Niños, niñas y adolescentes, ¿para cuándo?

Más allá de contar a la brevedad con una legislación de garantía de derechos, que sea un mandato transversal para todo el sistema público y sus servicios, con los recursos necesarios para cumplir su tarea, la prevención pasa por la voluntad política de usar los instrumentos y recursos actualmente disponibles. Pasa por estrategias descentralizadas de intervención, con claros roles de los municipios, de la propia comunidad organizada, de organismos no gubernamentales con experiencia en estas labores y de las propias familias, con metas claras de resultados tangibles, que sean dadas a conocer al escrutinio público –tanto ciudadano como político– ante el Congreso.

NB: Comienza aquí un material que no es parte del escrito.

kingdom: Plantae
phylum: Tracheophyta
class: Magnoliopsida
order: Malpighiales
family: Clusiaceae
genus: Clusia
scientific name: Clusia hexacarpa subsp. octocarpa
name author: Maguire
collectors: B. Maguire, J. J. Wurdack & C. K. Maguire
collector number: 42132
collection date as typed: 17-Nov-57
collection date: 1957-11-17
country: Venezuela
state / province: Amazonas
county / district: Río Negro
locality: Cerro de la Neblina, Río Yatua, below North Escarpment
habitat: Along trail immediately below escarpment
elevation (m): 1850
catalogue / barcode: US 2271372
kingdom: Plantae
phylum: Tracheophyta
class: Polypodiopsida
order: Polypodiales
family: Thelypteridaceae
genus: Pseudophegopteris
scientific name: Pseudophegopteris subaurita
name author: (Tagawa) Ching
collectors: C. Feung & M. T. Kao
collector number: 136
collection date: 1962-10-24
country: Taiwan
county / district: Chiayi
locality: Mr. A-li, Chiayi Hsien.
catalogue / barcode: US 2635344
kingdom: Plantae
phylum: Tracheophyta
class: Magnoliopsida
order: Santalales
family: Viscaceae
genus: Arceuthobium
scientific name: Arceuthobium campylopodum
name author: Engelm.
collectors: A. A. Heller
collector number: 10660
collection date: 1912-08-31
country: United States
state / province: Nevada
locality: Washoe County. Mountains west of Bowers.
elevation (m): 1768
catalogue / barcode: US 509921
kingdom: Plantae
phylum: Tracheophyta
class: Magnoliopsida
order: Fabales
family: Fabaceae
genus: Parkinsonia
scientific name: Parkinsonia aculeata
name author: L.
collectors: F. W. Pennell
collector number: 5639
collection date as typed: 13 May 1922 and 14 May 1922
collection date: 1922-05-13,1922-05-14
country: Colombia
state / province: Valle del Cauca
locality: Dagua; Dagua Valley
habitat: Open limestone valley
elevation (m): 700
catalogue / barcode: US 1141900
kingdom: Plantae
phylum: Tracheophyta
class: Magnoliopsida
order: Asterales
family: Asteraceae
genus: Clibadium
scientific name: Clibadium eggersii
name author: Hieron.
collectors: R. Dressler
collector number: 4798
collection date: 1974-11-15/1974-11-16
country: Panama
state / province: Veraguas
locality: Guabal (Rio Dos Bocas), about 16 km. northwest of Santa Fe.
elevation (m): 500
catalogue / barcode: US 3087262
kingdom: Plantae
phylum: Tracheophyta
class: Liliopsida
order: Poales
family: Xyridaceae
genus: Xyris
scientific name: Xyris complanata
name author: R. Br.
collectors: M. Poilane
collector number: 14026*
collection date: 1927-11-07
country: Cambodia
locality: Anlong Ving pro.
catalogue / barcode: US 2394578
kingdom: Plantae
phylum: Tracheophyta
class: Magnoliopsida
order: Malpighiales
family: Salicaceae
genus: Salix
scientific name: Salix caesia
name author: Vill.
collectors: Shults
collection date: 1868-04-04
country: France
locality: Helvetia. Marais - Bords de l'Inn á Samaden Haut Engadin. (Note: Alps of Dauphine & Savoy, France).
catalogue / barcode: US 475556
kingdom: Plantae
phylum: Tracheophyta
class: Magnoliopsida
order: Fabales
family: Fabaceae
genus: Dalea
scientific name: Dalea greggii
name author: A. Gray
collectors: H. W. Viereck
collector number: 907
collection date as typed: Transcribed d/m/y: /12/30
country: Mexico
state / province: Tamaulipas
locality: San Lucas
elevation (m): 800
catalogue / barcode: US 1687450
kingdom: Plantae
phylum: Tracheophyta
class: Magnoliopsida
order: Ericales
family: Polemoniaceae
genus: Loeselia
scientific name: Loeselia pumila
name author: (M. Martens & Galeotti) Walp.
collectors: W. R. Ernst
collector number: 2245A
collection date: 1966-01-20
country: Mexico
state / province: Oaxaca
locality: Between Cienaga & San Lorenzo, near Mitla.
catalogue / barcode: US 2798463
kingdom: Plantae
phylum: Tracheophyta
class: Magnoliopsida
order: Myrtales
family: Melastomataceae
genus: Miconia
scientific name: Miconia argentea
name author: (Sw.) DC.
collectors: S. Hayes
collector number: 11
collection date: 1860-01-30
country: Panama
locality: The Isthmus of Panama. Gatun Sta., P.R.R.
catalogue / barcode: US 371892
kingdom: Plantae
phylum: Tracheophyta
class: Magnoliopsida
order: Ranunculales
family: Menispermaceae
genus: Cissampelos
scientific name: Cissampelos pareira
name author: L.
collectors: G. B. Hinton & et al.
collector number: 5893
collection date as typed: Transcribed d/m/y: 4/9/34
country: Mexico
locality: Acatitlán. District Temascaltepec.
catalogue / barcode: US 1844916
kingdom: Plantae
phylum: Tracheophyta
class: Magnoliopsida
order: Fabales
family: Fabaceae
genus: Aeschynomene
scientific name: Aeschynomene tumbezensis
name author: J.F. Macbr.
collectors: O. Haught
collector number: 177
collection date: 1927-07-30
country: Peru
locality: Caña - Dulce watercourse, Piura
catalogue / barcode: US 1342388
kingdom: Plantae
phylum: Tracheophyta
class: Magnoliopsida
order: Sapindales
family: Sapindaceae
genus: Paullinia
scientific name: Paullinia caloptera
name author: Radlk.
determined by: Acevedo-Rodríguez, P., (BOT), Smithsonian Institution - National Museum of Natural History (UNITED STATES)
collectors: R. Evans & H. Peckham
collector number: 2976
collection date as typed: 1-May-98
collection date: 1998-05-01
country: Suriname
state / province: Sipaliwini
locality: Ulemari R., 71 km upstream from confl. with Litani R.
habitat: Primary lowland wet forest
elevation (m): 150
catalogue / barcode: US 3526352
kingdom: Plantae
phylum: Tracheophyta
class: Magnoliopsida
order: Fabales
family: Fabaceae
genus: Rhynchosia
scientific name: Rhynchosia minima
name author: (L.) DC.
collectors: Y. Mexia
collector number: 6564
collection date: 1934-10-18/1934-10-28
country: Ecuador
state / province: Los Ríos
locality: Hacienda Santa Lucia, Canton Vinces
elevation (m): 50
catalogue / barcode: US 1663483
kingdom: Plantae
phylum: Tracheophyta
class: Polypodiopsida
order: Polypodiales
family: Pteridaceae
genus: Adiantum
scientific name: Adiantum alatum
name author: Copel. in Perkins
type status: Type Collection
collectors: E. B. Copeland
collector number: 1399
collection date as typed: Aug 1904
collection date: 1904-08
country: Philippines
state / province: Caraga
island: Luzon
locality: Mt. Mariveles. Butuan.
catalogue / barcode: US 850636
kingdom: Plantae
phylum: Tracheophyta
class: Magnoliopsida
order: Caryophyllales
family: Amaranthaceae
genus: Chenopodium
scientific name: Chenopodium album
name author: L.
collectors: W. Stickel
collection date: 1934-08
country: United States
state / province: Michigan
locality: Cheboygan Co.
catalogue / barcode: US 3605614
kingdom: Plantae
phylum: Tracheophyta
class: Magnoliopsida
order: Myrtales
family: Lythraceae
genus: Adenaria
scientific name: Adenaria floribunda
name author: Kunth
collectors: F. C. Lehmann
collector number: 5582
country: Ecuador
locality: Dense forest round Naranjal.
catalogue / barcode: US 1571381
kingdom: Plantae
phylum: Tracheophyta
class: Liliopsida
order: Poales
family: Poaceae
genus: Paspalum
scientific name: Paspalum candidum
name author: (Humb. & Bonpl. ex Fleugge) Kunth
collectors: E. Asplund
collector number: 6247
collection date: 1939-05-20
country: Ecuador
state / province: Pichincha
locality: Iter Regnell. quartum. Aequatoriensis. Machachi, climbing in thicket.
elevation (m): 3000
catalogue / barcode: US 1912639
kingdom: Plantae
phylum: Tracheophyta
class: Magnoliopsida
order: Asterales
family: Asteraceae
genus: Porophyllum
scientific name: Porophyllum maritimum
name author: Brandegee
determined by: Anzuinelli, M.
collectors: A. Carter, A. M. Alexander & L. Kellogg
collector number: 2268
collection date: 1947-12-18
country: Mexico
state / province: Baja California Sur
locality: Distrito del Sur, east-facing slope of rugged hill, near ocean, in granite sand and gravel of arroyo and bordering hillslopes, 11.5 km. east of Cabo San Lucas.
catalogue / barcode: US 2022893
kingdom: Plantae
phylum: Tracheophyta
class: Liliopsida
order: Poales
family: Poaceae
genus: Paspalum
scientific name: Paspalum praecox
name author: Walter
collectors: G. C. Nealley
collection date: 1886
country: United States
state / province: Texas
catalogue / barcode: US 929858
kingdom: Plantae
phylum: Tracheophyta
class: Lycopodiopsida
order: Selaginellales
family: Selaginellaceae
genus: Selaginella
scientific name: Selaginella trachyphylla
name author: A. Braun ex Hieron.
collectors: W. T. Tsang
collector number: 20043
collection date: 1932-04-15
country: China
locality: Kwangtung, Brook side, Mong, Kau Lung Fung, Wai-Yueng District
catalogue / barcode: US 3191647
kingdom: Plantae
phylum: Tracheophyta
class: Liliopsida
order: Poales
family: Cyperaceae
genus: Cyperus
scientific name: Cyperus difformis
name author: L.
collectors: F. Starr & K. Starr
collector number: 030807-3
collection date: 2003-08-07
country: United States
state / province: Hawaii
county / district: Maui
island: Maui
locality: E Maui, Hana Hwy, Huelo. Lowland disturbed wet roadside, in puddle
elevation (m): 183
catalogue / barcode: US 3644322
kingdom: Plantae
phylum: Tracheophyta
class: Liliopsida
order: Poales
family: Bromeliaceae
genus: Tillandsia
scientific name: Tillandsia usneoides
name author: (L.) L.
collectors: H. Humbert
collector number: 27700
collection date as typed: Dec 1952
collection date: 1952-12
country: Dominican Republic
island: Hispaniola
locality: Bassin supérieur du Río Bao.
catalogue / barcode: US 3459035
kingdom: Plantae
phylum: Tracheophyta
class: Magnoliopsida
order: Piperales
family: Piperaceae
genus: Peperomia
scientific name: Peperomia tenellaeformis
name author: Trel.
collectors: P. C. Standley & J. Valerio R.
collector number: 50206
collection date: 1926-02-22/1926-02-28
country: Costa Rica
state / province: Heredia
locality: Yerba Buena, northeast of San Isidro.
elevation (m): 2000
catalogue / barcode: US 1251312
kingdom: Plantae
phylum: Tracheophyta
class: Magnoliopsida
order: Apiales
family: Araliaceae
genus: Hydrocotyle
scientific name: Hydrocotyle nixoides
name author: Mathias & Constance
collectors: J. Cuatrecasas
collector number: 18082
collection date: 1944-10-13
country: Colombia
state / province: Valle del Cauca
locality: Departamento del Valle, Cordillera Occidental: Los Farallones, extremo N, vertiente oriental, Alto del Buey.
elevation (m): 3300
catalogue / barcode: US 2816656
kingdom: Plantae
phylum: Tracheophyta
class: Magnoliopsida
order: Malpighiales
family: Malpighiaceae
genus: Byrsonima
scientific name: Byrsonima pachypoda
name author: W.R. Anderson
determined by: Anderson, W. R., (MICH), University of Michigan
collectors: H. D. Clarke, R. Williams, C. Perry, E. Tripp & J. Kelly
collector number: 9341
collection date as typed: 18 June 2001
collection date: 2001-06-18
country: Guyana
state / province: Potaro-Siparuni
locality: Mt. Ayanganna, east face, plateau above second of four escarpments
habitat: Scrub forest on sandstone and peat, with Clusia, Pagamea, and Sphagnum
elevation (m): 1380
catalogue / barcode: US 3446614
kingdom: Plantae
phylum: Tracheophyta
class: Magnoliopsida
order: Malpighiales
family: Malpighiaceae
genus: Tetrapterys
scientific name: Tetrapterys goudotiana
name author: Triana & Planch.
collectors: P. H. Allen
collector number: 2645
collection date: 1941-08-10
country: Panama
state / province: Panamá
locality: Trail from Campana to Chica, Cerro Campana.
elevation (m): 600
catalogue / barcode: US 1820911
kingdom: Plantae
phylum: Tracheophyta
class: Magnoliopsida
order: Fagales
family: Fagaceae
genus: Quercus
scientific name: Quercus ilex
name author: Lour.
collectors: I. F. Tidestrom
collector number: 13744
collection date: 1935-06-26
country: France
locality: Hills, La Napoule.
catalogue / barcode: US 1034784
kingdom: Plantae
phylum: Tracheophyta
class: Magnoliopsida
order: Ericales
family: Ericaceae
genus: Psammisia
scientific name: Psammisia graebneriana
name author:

Con el retórico lema “los niños primero”, a inicios de este Gobierno se constituyó una comisión asesora presidencial para abordar la problemática de la infancia en Chile, a la que se integraron representantes de casi todo el arco político del país. Algunos de quienes no participamos en esa instancia –como fue el caso del Instituto Igualdad– produjimos una propuesta sobre infancia, con un documento que se sometió a un debate más colectivo con otros centros de pensamiento y congresistas.

Desde que la comisión presidencial entregó sus reflexiones diagnósticas y propositivas en junio de 2018 y desde que Igualdad hiciera pública su propuesta dos meses antes de eso, el panorama apenas ha variado.

Excepción hecha con la puesta en marcha de la Subsecretaría de la Infancia, que carece de peso político decisorio y que, prácticamente, trabaja en el anonimato, así como la instalación de la Defensoría de la Niñez, eficazmente liderada por la abogada Patricia Muñoz, quien ganó el cargo tras una deliberación del Senado entre un grupo de meritorias candidaturas. Una Defensoría que ha conquistado una notoria presencia pública y que hoy es la voz de las vulneraciones de derechos infantiles que ocurren en el país, pero que materialmente carece de la fuerza real para revertir una situación global, que no muestra avances.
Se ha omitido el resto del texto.